II. E é assim porque se visa como fim último salvaguardar a livre e equilibrada concorrência e, como finalidades derradeiras, a garantia de iguais oportunidades para todos os potenciais agentes, a protecção do consumidor e o eficaz funcionamento da economia. Há, pois, aqui, no que tange à teleologia, um marcante balanço entre os direitos individuais e as finalidades colectivas;
III. O conceito de consumidor que se obtém no cruzamento destes elementos motivadores e, sobretudo, da referida análise psicológica, identifica um cidadão descontraído, pouco atento, que associa, bastas vezes, o acto de adquirir a uma actividade de lazer ou a ele análoga. Por assim ser, é adequado referir que o cidadão assim identificado realiza uma análise globalizante, indiciária, de conjunto, que faz associações ligeiras e rápidas, que atende mais às diferenças do que às semelhanças, que compara convicções difusas (porque assentes na memória) com percepções físicas pouco densas, que se deixa atrair por imagens, sons e palavras geradoras de impressões mais marcantes, que faz rápidas sínteses e que, no final do processo, não logra aperceber-se de toda a realidade, seus detalhes e respectivas características particulares;
IV. Se é certo que «o consumidor médio apreende normalmente uma marca como um todo e não procede a uma análise das suas diferentes particularidades» não menos verdade é que essa ponderação não se faz de forma linear e homogénea. Antes a mesma é desequilibrada e atende mais a uns elementos do que a outros;
V. É adequado que se tenha presente o facto de o consumidor dar maior relevo e prestar mais atenção aos vocábulos iniciais (assim revelando alguma impaciência analítica, particularmente quanto a denominações extensas como a que se analisa);
VI. Existe um crescendo de atenção do consumidor em nichos especializados como o dos vinhos e, particularmente, dos vinhos de pequena produção e gama alta e dispendiosa, encontrando-se os consumidores deste nichos tendencialmente bem mais informados e melhor protegidos no cotejo de produtos e agentes económicos envolvidos.

Texto Integral

Acordam na Secção de Propriedade Intelectual, Concorrência, Regulação e Supervisão do Tribunal da Relação de Lisboa:

I. RELATÓRIO                 
MARIA (...) , com os sinais identificativos constantes dos autos, instaurou «ACÇÃO DE ANULAÇÃO DE DENOMINAÇÃO SOCIAL» com processo «COMUM» contra a Sociedade «L (...)», neles também melhor identificada.

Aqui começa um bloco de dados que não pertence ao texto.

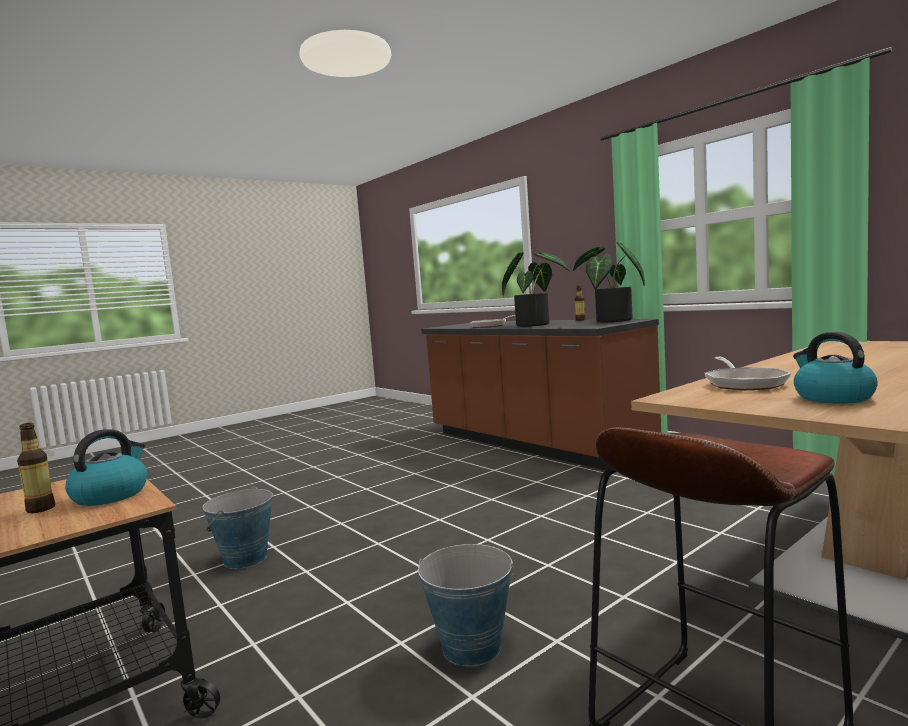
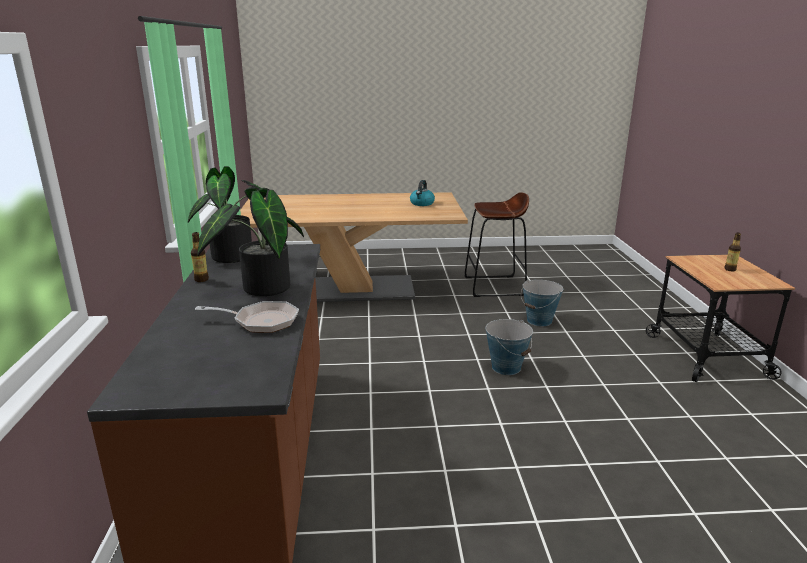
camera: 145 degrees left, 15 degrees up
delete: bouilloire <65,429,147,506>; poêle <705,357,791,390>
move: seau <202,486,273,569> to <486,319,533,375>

O Tribunal «a quo» descreveu os contornos da acção e as suas principais ocorrências processuais até à sentença nos seguintes termos:
MARIA (...) , residente em Valle Pradinhos nº 23 Macedo de Cavaleiros, propôs a presente acção de anulação, seguindo a forma de Acção Comum, contra L(...), com sede na Rua (...), por via da qual peticiona:
a) a anulação da denominação social da Ré, com as consequentes comunicações e averbamentos junto do RNPC, incluindo a determinação do cancelamento dos respectivos registos e matrícula;
b) a condenação da Ré a abster-se de usar a expressão “Lost Corner”, isoladamente ou em conjunto com outros elementos, para assinalar bebidas alcoólicas e serviços ou estabelecimentos relacionados com a venda dessas bebidas, nomeadamente, bares, cafés, restaurantes, garrafeiras e quaisquer outros estabelecimentos de venda de bebidas alcoólicas, em qualquer suporte, nomeadamente em produtos, publicidade, internet ou na identificação ou decoração de estabelecimentos;
c) a condenação da Ré no pagamento de uma sanção pecuniária compulsória de 200€ por cada dia de incumprimento da ordem de abstenção supra enunciada.

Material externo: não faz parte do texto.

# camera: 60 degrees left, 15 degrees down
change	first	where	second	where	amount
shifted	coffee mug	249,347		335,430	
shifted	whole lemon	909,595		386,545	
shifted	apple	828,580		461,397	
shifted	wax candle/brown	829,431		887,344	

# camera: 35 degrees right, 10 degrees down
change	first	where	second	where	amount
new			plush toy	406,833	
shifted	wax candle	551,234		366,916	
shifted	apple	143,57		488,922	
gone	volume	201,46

Alega, em síntese, ser titular da marca nacional nº 419.438 “VALLE PRADINHOS THE LOST CORNER”, destinada a assinalar os produtos “bebidas alcoólicas (com excepção de cervejas)”, concedida em 13.11.2007. Esta marca é usada para assinalar uma das gamas mais altas e caras de vinhos produzidos pela Autora, em cujo rótulo é dado especial destaque à expressão “The Lost Corner”.
A Ré foi constituída em 10.4.2017 sob a designação “L...”, tendo por objecto social a compra, venda e gestão de imóveis, actividades de restauração e hotelaria, importação e exportação, comércio geral, compra e venda de bens no mercado nacional e internacional, prestação de serviços no mercado nacional e internacional. A Ré explora um estabelecimento denominado “Lost Corner Wine House”, sita em Bragança, no qual vende vinhos a retalho, entre outros produtos.
A denominação social da Ré é manifestamente confundível com a marca da Autora, pela sua semelhança com o seu sinal, acentuado pelo destaque dado no rótulo à expressão “The Lost Corner”, surgindo na prática como uma sub-marca dos vinhos “Valle Pradinhos”. Esta circunstância é agravada pela proximidade geográfica dos negócios em causa, da mesma sub-região vinícola.
Citada, a Ré ofereceu contestação, pugnando pela improcedência da acção e a sua absolvição o pedido. No essencial, impugna a factualidade vertida na petição inicial. Alega explorar um estabelecimento comercial denominado “Lost Corner”, seguida da imagem comum à marca com o mesmo nome, onde vende produtos das classes 29ª, 30ª e 33ª da classificação internacional de Nice, sendo no caso das duas primeiras produtos da marca nacional nº 594115 [imagem não reproduzida], concedida pelo INPI à Ré em 8.8.2018.
Além de diferenciar os direitos decorrentes da firma e da marca, refuta qualquer confundibilidade entre ambas porquanto na marca da Autora a expressão principal e distintiva é “Valle Pradinhos”. A designação “The Lost Corner” é apenas acessória, sem exclusividade, sendo os vinhos conhecidos pelo consumidor por referência à denominação da propriedade onde são produzidos.
Em sede de audiência prévia, foi definido o objecto do litígio e elencados os temas de prova.
Foram realizadas a instrução, a discussão e o julgamento da causa, tendo sido proferida sentença que decretou:
Por tudo o explanado e nos termos sobreditos, julgo totalmente improcedente por não provada a presente acção e consequentemente absolvo a Ré dos pedidos.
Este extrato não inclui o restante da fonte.